==== Records to process ====

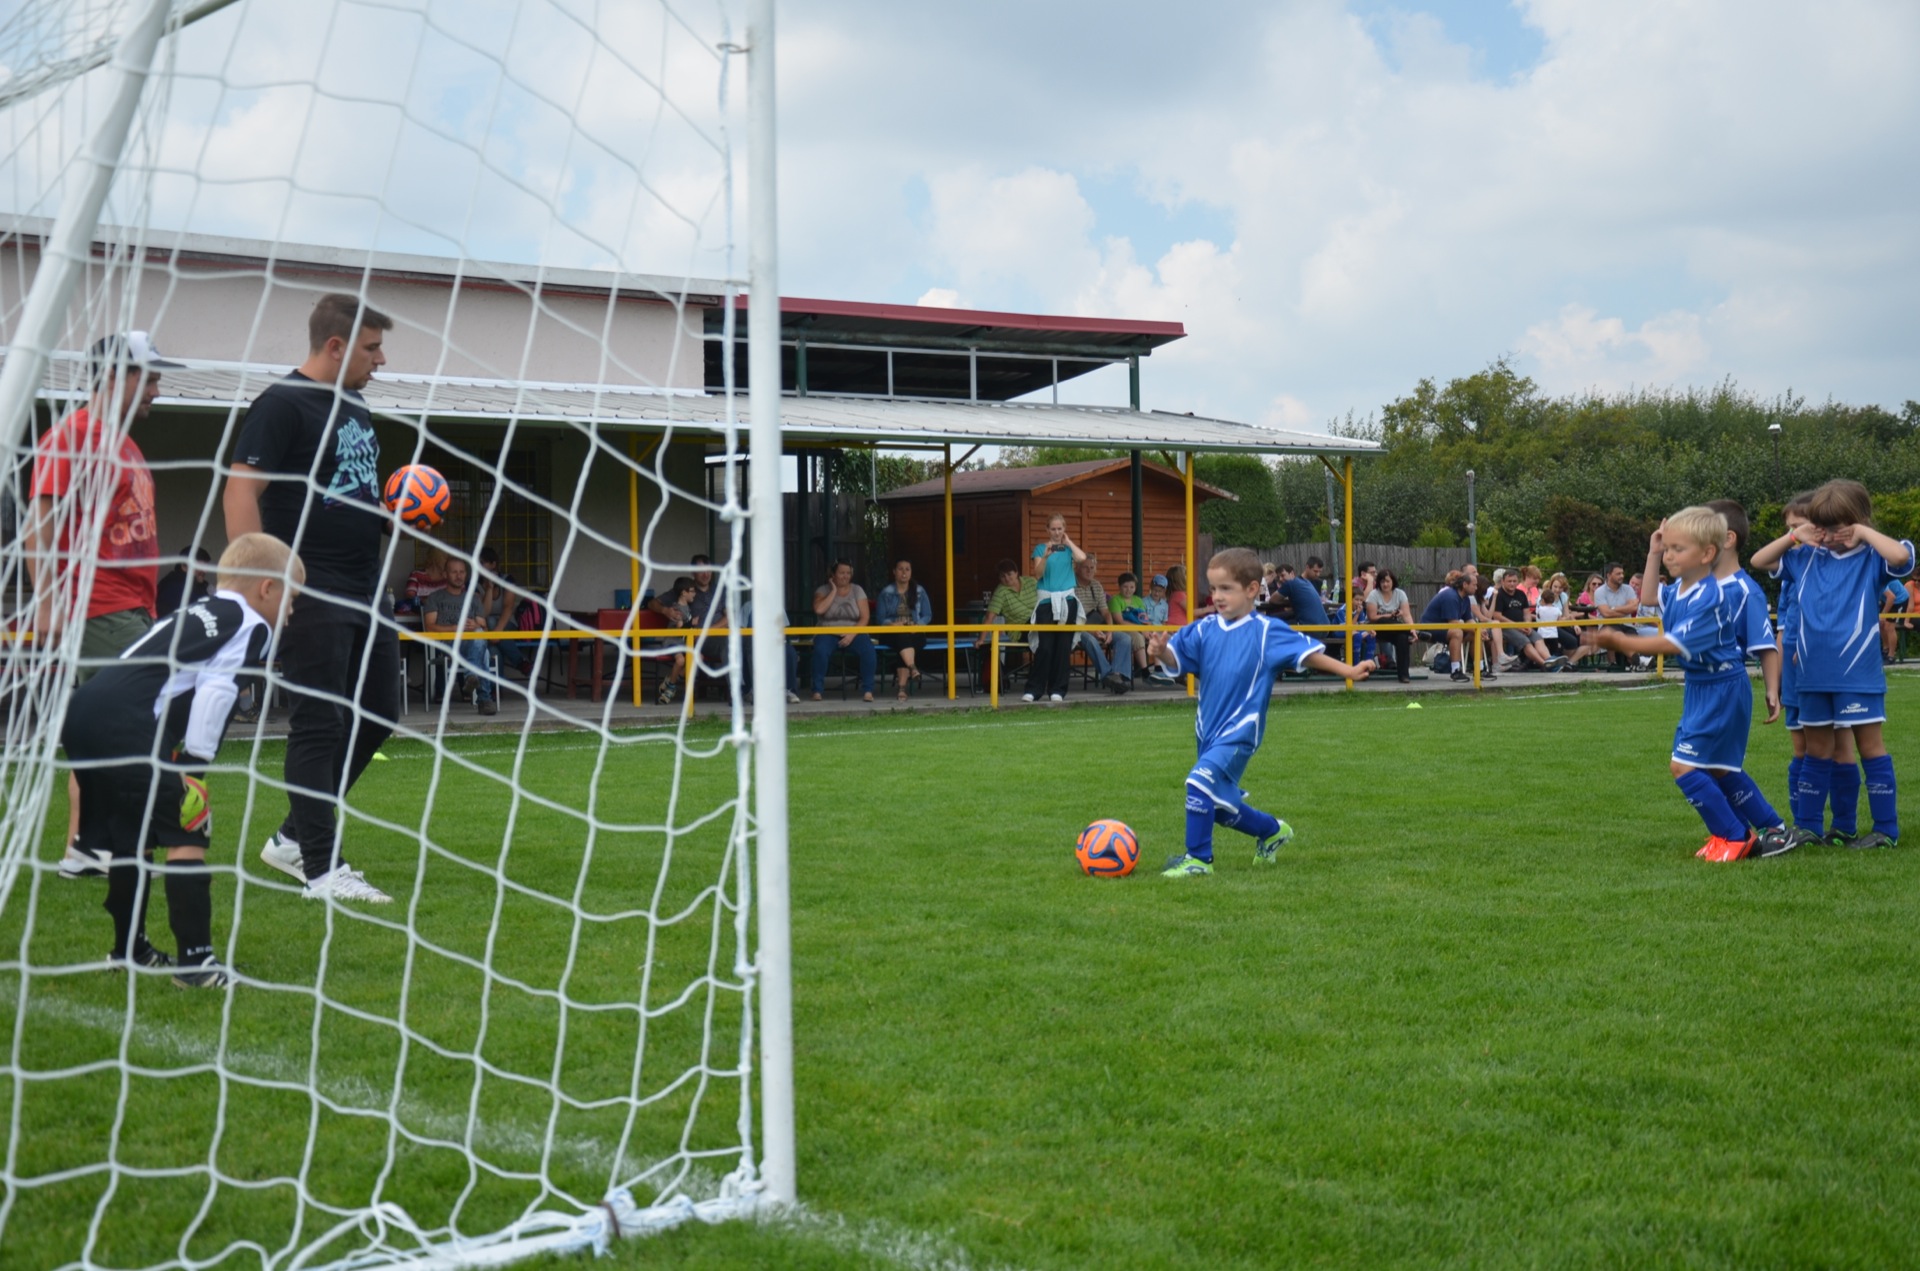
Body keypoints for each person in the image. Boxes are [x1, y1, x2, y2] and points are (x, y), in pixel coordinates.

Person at [59, 533, 301, 987]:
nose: (291, 612)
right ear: (267, 588)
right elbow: (217, 691)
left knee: (134, 837)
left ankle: (129, 950)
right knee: (188, 827)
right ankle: (196, 964)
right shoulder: (252, 623)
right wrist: (194, 768)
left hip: (85, 712)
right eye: (291, 598)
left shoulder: (196, 610)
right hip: (129, 724)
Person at [223, 292, 397, 904]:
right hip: (308, 586)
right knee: (319, 722)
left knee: (379, 711)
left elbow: (346, 490)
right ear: (336, 346)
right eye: (372, 348)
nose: (380, 360)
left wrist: (389, 515)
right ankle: (323, 872)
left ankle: (295, 837)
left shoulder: (355, 406)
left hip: (366, 586)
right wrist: (255, 587)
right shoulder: (282, 403)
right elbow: (240, 491)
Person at [31, 333, 179, 881]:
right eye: (151, 378)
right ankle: (116, 847)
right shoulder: (73, 435)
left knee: (97, 726)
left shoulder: (126, 445)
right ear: (116, 376)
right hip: (97, 605)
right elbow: (40, 521)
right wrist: (47, 602)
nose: (158, 390)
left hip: (131, 607)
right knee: (132, 723)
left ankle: (86, 847)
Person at [1147, 547, 1374, 878]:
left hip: (1241, 731)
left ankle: (1198, 860)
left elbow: (1308, 654)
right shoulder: (1204, 628)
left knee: (1198, 783)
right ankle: (1272, 831)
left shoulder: (1267, 631)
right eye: (1214, 588)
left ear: (1252, 589)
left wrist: (1348, 670)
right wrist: (1162, 652)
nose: (1217, 596)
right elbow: (1177, 659)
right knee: (1218, 808)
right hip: (1207, 732)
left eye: (1226, 589)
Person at [1573, 509, 1768, 861]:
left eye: (1678, 548)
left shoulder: (1710, 597)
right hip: (1703, 686)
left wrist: (1621, 641)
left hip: (1720, 686)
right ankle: (1769, 827)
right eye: (1668, 548)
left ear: (1707, 554)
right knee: (1718, 767)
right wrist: (1653, 552)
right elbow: (1649, 597)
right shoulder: (1680, 588)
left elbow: (1673, 644)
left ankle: (1735, 836)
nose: (1670, 555)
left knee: (1683, 766)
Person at [1751, 479, 1912, 851]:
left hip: (1858, 676)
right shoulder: (1805, 557)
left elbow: (1901, 558)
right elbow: (1759, 560)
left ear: (1856, 521)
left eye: (1837, 527)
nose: (1828, 535)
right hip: (1811, 676)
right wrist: (1796, 536)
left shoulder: (1872, 558)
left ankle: (1885, 830)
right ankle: (1808, 827)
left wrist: (1863, 533)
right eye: (1821, 526)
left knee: (1870, 748)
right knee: (1817, 751)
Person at [1699, 499, 1789, 853]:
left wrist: (1772, 689)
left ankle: (1767, 827)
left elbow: (1765, 646)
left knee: (1704, 764)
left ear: (1728, 538)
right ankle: (1743, 831)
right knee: (1712, 765)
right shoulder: (1700, 585)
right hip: (1703, 687)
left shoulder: (1745, 591)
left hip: (1728, 685)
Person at [422, 556, 499, 715]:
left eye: (462, 572)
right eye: (454, 572)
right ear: (445, 574)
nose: (459, 576)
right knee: (483, 653)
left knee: (480, 640)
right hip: (447, 646)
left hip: (471, 644)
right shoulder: (435, 598)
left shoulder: (474, 598)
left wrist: (476, 625)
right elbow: (429, 627)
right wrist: (455, 628)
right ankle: (484, 699)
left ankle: (471, 677)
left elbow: (483, 628)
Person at [1024, 514, 1084, 703]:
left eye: (1060, 529)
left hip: (1067, 600)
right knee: (1045, 647)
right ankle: (1034, 689)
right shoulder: (1040, 549)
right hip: (1046, 601)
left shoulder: (1068, 549)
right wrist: (1046, 555)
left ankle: (1058, 689)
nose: (1056, 532)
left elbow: (1082, 558)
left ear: (1064, 529)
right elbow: (1038, 574)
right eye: (1053, 529)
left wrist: (1068, 542)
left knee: (1063, 646)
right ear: (1047, 530)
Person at [810, 560, 875, 702]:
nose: (845, 576)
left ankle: (868, 690)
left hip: (854, 632)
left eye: (848, 573)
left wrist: (852, 634)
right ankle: (817, 690)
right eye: (841, 573)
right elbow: (819, 609)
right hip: (827, 632)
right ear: (833, 574)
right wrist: (833, 590)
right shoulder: (823, 590)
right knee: (820, 651)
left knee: (869, 650)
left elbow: (865, 617)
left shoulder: (857, 590)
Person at [1416, 570, 1495, 683]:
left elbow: (1469, 620)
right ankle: (1455, 670)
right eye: (1474, 585)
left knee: (1475, 633)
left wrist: (1480, 630)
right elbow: (1453, 623)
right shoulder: (1451, 596)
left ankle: (1480, 669)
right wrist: (1476, 629)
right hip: (1430, 628)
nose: (1476, 588)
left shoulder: (1465, 598)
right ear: (1465, 585)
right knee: (1457, 632)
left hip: (1445, 628)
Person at [873, 558, 930, 700]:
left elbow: (927, 615)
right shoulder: (886, 592)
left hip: (914, 632)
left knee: (903, 644)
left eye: (907, 569)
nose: (904, 572)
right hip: (891, 633)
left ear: (911, 572)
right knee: (901, 638)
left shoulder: (919, 591)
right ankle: (912, 668)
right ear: (894, 572)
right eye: (900, 569)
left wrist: (918, 625)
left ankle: (903, 688)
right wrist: (892, 625)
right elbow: (880, 619)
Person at [1073, 552, 1131, 693]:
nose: (1089, 571)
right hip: (1077, 628)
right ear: (1077, 568)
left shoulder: (1096, 585)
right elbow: (1070, 616)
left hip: (1098, 625)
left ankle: (1116, 675)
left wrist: (1110, 630)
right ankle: (1108, 675)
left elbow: (1105, 612)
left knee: (1125, 638)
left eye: (1092, 568)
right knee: (1090, 640)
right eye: (1086, 567)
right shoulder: (1070, 585)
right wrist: (1091, 631)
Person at [1492, 569, 1565, 671]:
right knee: (1525, 642)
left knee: (1538, 638)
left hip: (1523, 626)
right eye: (1509, 581)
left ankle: (1550, 660)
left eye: (1514, 581)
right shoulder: (1499, 595)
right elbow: (1497, 616)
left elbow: (1527, 613)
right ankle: (1545, 664)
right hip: (1505, 627)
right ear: (1503, 581)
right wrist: (1517, 626)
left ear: (1518, 581)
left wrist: (1528, 624)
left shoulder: (1521, 594)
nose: (1512, 584)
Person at [647, 576, 698, 705]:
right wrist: (692, 623)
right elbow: (679, 625)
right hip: (673, 641)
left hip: (682, 642)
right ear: (684, 593)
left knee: (696, 659)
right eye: (692, 591)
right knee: (680, 661)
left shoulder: (687, 607)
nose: (694, 594)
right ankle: (671, 688)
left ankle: (671, 679)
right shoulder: (677, 608)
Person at [1364, 568, 1413, 683]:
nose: (1385, 584)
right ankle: (1408, 631)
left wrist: (1413, 629)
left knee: (1403, 638)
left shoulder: (1400, 594)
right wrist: (1390, 615)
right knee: (1383, 620)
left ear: (1393, 582)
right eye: (1382, 581)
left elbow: (1407, 615)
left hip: (1395, 630)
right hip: (1376, 629)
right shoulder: (1374, 594)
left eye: (1387, 581)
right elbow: (1372, 617)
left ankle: (1404, 675)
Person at [155, 547, 214, 618]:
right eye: (200, 566)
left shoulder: (200, 585)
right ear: (184, 566)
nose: (205, 571)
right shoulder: (173, 587)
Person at [1112, 571, 1150, 678]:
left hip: (1139, 629)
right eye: (1125, 587)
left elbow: (1144, 619)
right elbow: (1120, 621)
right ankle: (1145, 670)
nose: (1128, 590)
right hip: (1121, 630)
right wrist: (1140, 629)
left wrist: (1147, 630)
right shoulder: (1115, 600)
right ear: (1119, 587)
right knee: (1138, 637)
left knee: (1158, 637)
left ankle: (1161, 670)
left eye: (1132, 587)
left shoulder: (1138, 600)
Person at [1273, 557, 1328, 629]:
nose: (1280, 579)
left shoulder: (1292, 583)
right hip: (1325, 626)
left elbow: (1273, 600)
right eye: (1315, 571)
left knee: (1274, 623)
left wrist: (1290, 602)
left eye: (1283, 575)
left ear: (1292, 573)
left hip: (1312, 628)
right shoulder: (1308, 583)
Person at [1143, 574, 1176, 683]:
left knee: (1172, 639)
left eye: (1160, 591)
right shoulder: (1144, 602)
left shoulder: (1165, 605)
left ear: (1164, 591)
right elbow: (1143, 620)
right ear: (1151, 588)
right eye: (1155, 590)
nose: (1157, 593)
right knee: (1158, 639)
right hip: (1148, 630)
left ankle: (1172, 669)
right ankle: (1158, 669)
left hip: (1159, 629)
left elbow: (1163, 622)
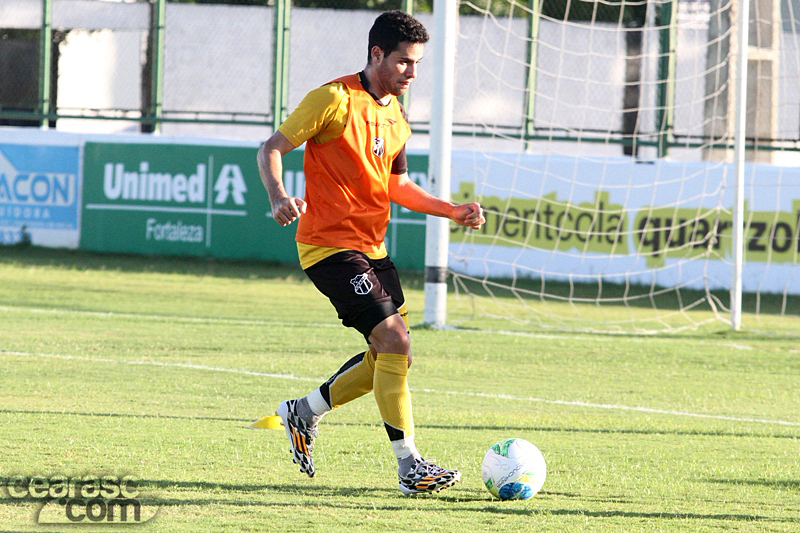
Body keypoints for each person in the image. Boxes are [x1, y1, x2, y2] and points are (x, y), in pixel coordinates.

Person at [256, 10, 485, 496]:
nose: (412, 73)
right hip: (329, 247)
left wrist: (451, 211)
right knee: (396, 342)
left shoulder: (397, 116)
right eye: (404, 62)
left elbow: (397, 185)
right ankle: (410, 467)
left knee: (385, 352)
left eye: (417, 63)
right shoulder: (333, 99)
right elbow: (272, 147)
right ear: (377, 53)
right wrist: (278, 195)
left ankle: (304, 411)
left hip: (372, 248)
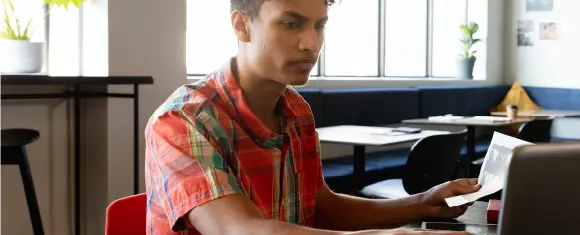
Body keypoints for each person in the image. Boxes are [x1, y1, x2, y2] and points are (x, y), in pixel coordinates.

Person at [144, 0, 479, 234]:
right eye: (291, 24)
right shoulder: (182, 120)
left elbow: (321, 207)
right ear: (241, 25)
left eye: (319, 26)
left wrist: (423, 203)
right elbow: (241, 230)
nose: (311, 43)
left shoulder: (296, 109)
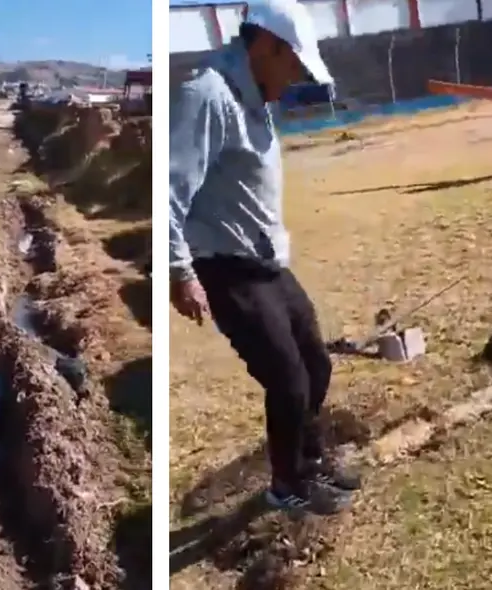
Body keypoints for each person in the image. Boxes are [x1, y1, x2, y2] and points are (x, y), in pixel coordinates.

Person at [169, 0, 360, 514]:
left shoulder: (255, 95)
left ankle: (311, 461)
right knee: (288, 379)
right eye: (293, 65)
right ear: (266, 47)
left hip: (268, 262)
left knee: (315, 366)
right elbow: (169, 188)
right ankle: (287, 486)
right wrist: (178, 271)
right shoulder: (204, 95)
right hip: (226, 266)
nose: (295, 78)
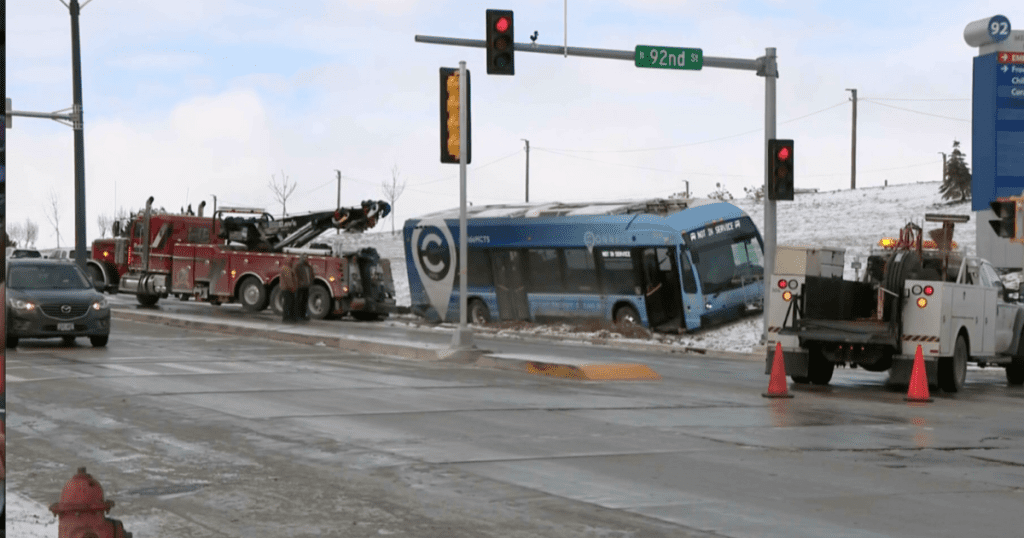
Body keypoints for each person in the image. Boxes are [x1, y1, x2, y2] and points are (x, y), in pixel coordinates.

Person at [294, 254, 315, 322]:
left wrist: (311, 281)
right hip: (300, 287)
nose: (306, 259)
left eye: (307, 257)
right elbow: (296, 275)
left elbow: (312, 275)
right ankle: (298, 316)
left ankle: (303, 315)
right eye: (304, 257)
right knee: (299, 301)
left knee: (304, 302)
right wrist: (299, 282)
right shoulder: (298, 266)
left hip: (307, 286)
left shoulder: (309, 267)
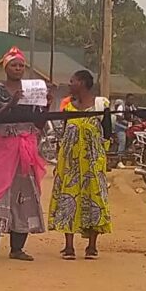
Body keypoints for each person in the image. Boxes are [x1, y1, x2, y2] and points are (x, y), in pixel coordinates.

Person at [0, 48, 45, 262]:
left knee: (25, 197)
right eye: (14, 65)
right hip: (5, 148)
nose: (18, 69)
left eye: (21, 65)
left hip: (27, 150)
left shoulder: (31, 90)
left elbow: (39, 123)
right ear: (5, 67)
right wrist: (11, 104)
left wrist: (47, 106)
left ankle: (17, 248)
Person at [48, 69, 110, 260]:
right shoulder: (68, 109)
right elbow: (65, 135)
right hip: (71, 164)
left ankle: (92, 247)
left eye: (72, 80)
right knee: (68, 200)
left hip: (93, 162)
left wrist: (102, 160)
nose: (69, 84)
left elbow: (107, 133)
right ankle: (69, 247)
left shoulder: (102, 105)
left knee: (94, 200)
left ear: (82, 83)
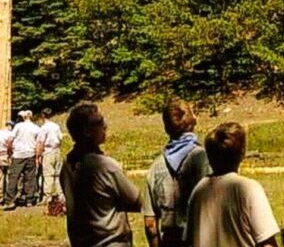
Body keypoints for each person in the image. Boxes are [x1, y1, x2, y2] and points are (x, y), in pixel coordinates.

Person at [184, 121, 279, 247]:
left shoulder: (198, 191)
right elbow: (267, 243)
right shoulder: (248, 189)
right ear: (242, 153)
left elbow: (189, 241)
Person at [60, 102, 142, 247]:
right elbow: (136, 200)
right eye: (99, 122)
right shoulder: (104, 166)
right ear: (86, 131)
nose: (105, 126)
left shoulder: (66, 167)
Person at [143, 98, 210, 247]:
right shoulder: (204, 159)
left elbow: (150, 225)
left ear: (166, 128)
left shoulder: (155, 167)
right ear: (194, 121)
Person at [4, 108, 41, 209]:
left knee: (13, 177)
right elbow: (38, 143)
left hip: (18, 155)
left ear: (24, 117)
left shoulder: (19, 126)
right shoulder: (36, 128)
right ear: (31, 116)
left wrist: (9, 151)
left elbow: (10, 139)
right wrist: (38, 156)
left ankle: (10, 201)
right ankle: (29, 199)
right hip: (31, 154)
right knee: (30, 177)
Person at [37, 108, 64, 205]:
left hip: (48, 151)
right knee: (57, 174)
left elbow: (40, 142)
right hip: (57, 150)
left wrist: (38, 155)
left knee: (48, 175)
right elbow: (60, 138)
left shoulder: (44, 128)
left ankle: (47, 197)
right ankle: (60, 195)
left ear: (43, 115)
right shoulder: (56, 126)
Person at [0, 121, 13, 205]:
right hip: (5, 156)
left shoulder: (0, 132)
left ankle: (1, 197)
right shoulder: (10, 134)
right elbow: (10, 146)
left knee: (1, 177)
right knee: (8, 177)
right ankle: (6, 196)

====

▶ [Activity]:
All lines above between those holding "right wrist: (1140, 629)" and "right eye: (1315, 571)", inclusive, must be set down unchanged, and no other line may be included.

▶ [Exercise response]:
right wrist: (1140, 629)
left wrist: (1147, 630)
right shoulder: (1115, 600)
right ear: (1119, 587)
right knee: (1138, 637)
left knee: (1158, 637)
left ankle: (1161, 670)
left eye: (1132, 587)
left shoulder: (1138, 600)
Person at [1273, 557, 1328, 629]:
nose: (1280, 579)
left shoulder: (1292, 583)
right hip: (1325, 626)
left elbow: (1273, 600)
right eye: (1315, 571)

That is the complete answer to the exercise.